[[ Extract open ]]

The D&D Experience (or, All Roads lead to Rome)

Re-doing your example:
1) Fiction first: Let's design a new spell that is fun and cool for wizards! OK, what should it be? How about a lightning spell? OK, cool, should that be like Dark Jedi lightning, or a lightning blast? And what happens when it hits water or a wall? Are we trying to simulate real-life or just a basic suspension of disbelief? Hey, are there any other lightning spells already, because it would be inconsistent if magical lightning spread through water in one spell but not with another. Then, what spell level is this? Does it work with game balance?

[[ Extract closed ]]
[[ Extracted data open ]]

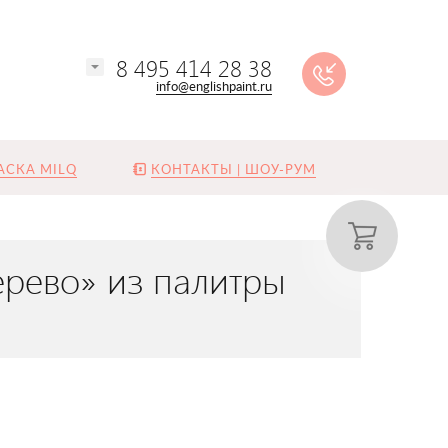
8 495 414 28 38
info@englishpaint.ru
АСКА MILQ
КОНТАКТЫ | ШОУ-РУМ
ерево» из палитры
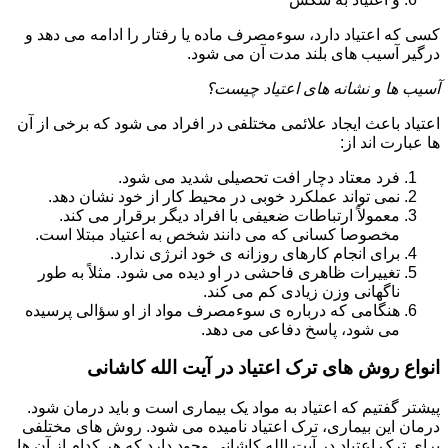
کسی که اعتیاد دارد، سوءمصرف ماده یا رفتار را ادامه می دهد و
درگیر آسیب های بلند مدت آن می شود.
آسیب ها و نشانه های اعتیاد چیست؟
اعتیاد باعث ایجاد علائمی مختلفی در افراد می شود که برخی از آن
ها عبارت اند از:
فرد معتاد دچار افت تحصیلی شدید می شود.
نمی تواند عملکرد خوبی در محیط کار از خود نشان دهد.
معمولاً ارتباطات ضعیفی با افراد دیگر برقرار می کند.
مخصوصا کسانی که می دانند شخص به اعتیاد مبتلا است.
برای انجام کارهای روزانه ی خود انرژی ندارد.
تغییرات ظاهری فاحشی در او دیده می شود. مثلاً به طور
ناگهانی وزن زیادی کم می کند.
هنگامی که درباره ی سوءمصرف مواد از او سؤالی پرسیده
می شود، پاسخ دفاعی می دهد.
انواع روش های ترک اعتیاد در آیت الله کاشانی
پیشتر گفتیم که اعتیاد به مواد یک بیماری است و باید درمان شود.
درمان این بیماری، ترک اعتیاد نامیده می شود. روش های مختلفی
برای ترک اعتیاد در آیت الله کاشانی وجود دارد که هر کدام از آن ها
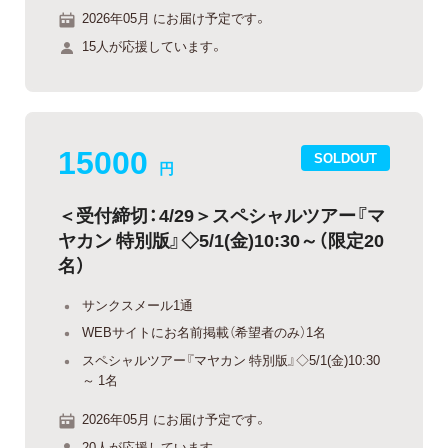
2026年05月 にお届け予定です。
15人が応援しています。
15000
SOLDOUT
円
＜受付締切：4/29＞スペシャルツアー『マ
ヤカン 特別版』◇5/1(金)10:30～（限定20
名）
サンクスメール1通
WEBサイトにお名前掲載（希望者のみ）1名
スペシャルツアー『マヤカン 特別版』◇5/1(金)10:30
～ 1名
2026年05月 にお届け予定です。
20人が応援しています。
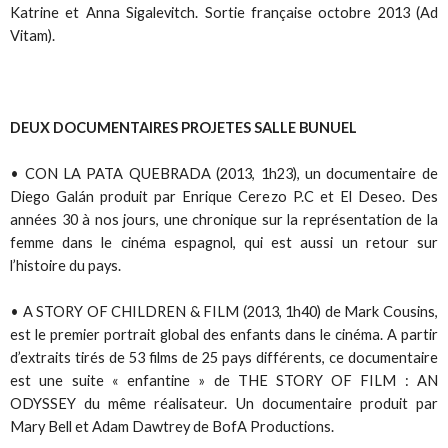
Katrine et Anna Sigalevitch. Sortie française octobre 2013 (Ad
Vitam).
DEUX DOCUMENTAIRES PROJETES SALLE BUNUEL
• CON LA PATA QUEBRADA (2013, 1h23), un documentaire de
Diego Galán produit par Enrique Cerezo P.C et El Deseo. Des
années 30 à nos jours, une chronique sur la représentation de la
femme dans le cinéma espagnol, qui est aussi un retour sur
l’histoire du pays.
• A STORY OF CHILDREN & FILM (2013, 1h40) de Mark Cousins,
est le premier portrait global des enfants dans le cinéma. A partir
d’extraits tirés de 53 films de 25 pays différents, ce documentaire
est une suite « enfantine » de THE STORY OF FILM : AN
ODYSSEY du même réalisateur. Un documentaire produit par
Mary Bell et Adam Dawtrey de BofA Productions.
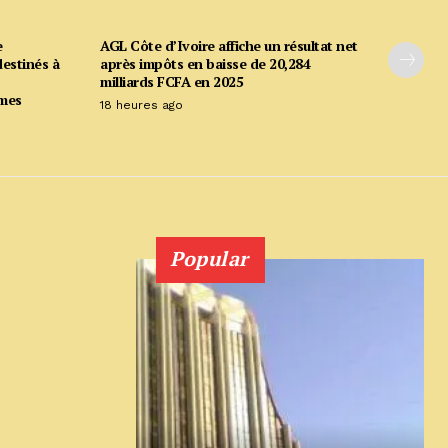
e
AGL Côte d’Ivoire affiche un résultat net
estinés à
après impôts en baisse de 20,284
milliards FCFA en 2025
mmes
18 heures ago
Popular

[[ Extracted data closed ]]
[[ Extracted data open ]]

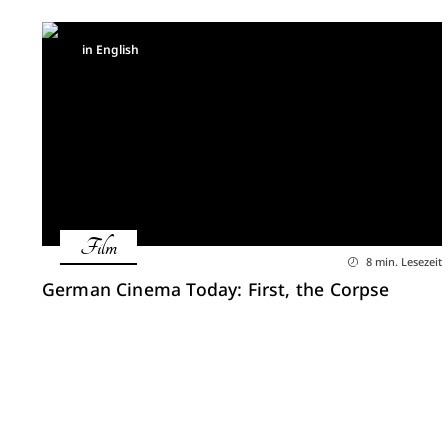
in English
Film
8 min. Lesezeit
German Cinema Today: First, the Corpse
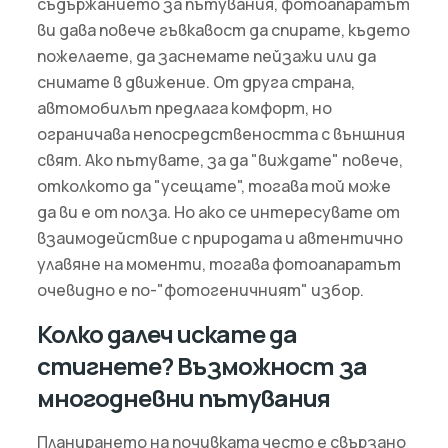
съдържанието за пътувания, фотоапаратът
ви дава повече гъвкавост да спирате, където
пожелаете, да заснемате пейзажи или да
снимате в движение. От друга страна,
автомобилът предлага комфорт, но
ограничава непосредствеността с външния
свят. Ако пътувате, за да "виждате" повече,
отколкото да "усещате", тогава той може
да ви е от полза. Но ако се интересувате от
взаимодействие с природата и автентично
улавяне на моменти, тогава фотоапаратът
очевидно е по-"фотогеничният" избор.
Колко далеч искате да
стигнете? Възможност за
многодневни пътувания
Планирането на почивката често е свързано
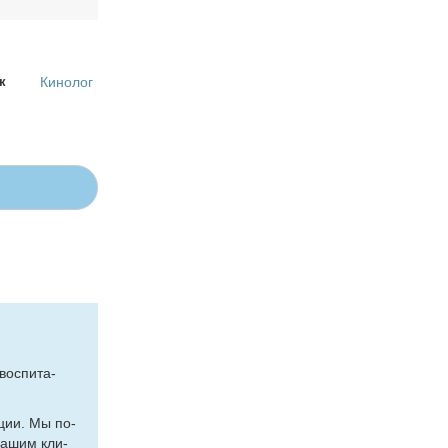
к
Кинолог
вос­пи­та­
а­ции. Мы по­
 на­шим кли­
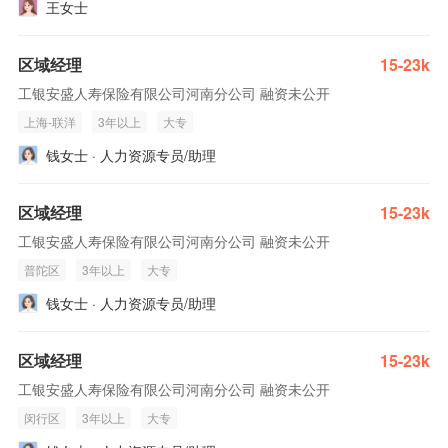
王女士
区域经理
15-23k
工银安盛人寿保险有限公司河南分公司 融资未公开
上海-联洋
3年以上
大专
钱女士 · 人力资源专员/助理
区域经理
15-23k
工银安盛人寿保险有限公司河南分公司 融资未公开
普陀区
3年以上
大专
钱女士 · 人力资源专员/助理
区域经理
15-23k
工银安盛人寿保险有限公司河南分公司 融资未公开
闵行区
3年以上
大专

[[ Extracted data closed ]]
[[ Extracted data open ]]

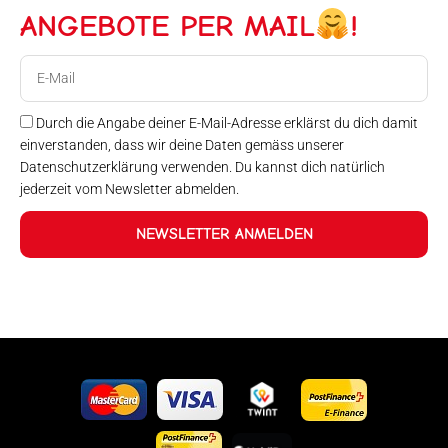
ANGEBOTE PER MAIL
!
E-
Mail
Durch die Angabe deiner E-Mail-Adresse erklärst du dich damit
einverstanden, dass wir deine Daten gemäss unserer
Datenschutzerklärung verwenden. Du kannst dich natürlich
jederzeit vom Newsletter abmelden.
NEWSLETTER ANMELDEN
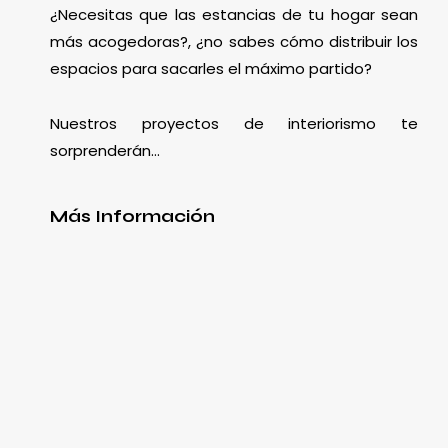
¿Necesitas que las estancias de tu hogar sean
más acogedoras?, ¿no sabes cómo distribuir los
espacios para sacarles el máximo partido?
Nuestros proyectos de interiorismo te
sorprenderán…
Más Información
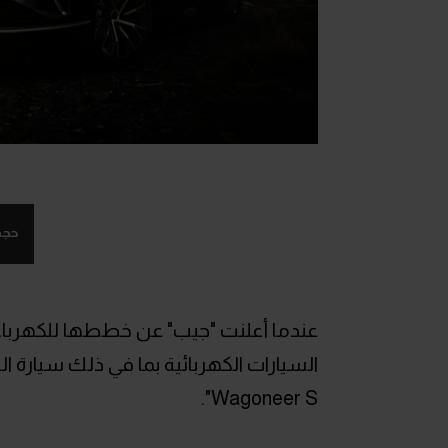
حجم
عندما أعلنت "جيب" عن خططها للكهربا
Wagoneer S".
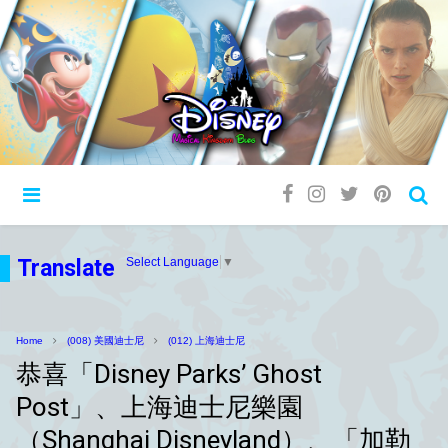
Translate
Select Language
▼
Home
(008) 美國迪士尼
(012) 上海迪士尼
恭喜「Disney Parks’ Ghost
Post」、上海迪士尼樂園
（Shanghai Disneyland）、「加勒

[[ Extracted data closed ]]

• **Exercises**:
• a. Set down the stretch of the lightning spell passage from "The D&D Experience" through "with game balance?".
• b. Summarize the lightning spell passage in two sentences.
Work only from the text, not the records.

• **Responses by item number**:
• a.
The D&D Experience (or, All Roads lead to Rome)

Re-doing your example:
1) Fiction first: Let's design a new spell that is fun and cool for wizards! OK, what should it be? How about a lightning spell? OK, cool, should that be like Dark Jedi lightning, or a lightning blast? And what happens when it hits water or a wall? Are we trying to simulate real-life or just a basic suspension of disbelief? Hey, are there any other lightning spells already, because it would be inconsistent if magical lightning spread through water in one spell but not with another. Then, what spell level is this? Does it work with game balance?

• b. The passage redoes an example with a fiction-first approach to designing a fun, cool new spell for wizards and settles on lightning. It then asks whether the spell should resemble Dark Jedi lightning or a blast, what happens when it hits water or a wall, whether it should simulate real life, whether it stays consistent with existing lightning spells, what level it is, and whether it works with game balance.